# [JOB 1]
In the 65C02 core thread, at what clock speed does the core currently run on the Stratix V FPGA?
# [JOB 2]
Using the 65C02 core thread, explain why its first poster set out to build a core that is "ridiculously wasteful but fast".
# [JOB 3]
From the 65C02 core thread, extract the passage from "Post new topic Reply" to "look away. :-)".

# [DOCUMENT EXCERPT]
-------

6502.org Forum  Projects  Code  Documents  Tools  Forum
It is currently Sat Nov 16, 2024 6:14 pm

All times are UTC




Post new topic Reply to topic  [ 41 posts ]  Go to page 1, 2, 3  Next
Author Message
PostPosted: Sun Sep 13, 2020 1:18 pm 
Offline
User avatar

Joined: Sun Nov 27, 2011 12:03 pm
Posts: 229
Location: Amsterdam, Netherlands
And yet another 65C02 core was born. Yes, don't look away. :-)

Let me first say that making a 6502 core small, efficient, cycle accurate, or any combination thereof, is laudable. I adore efficiency myself. But what about already resource rich environments, like, say, a Stratix V FPGA with nearly a million LEs and 54 Mb of RAM ? Seems a waste, to have a 2000 cell core run in its little 0.2% corner of such a chip ... So, exclusively in the context of my 'soft' Second Processors for Acorn BBCs (google it), which run on a number of hardware development boards (both cheap and expensive ...) I set out to make something 'ridiculously wasteful but fast'. If you got it, use it.

Mainly by using many copies of main memory to a) read instructions in one go and b) speculatively read all possible memory operands, the resulting core is able to execute most 65C02 instructions in 1 (immediate or direct addressing) or 2 cycles (indirect addressing). Control flow instructions take a few cycles more than that, but are still awaiting optimization. The current end result is a 65C02 core that executes instructions in roughly half the cycles of a regular core.

There's quite a bit of Fmax optimization left to do (I only just started that), but on a 5SGXEABN2F45C2 Stratix V (yes, I know it is ridiculously high end, but it allows me to get close to actual limits), it currently runs at 170 MHz.

Proof that radically reducing cycle count is a viable concept. If only just to myself ;-)

Don't hold your breath for a public release (yet). It's somewhat of a 'lab' thing, at present.


Top
 Profile  
Reply with quote  
PostPosted: Sun Sep 13, 2020 1:57 pm 
Offline
User avatar

Joined: Thu Dec 11, 2008 1:28 pm
Posts: 10980
Location: England
Wow! So how wide is the set of memory databusses? (Is that the same as asking how many 64k copies of memory you have?)

It might be that most of the benefits of such a wide machine would come from a suitably wide cache on a smaller chip, at the cost of having to cope also with cache misses.

In any case, very nice to have a proof of concept. A 1000x cheaper FPGA is more my kind of territory!


Top
 Profile  
Reply with quote  
PostPosted: Sun Sep 13, 2020 2:16 pm 
Offline
User avatar

Joined: Sun Nov 27, 2011 12:03 pm
Posts: 229
Location: Amsterdam, Netherlands
All copies are 8 bit wide. Some copies are 'wider' in that two or three bytes at sequential addresses are read simultaneously (for instant indirection (data processing and jumps), exception vectors, RTS/RTI stack pulls).

-------

# [SOURCE MATERIAL]
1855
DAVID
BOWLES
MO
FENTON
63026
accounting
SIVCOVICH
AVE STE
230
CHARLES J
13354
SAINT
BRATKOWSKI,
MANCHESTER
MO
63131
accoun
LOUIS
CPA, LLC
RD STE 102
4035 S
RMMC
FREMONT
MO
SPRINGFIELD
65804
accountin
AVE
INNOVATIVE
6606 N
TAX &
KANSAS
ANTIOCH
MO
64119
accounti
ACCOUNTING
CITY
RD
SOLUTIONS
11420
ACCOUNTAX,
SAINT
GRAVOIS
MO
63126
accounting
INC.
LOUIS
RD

-------

# [EXERCISE OUTPUT 1]
170 MHz.

# [EXERCISE OUTPUT 2]
In a resource-rich environment such as a Stratix V FPGA, with nearly a million LEs and 54 Mb of RAM, a 2000-cell core would occupy only about 0.2% of the chip, which seemed a waste. Since the resources were available, the poster chose to use them for speed rather than efficiency.

# [EXERCISE OUTPUT 3]
Post new topic Reply to topic  [ 41 posts ]  Go to page 1, 2, 3  Next
Author Message
PostPosted: Sun Sep 13, 2020 1:18 pm 
Offline
User avatar

Joined: Sun Nov 27, 2011 12:03 pm
Posts: 229
Location: Amsterdam, Netherlands
And yet another 65C02 core was born. Yes, don't look away. :-)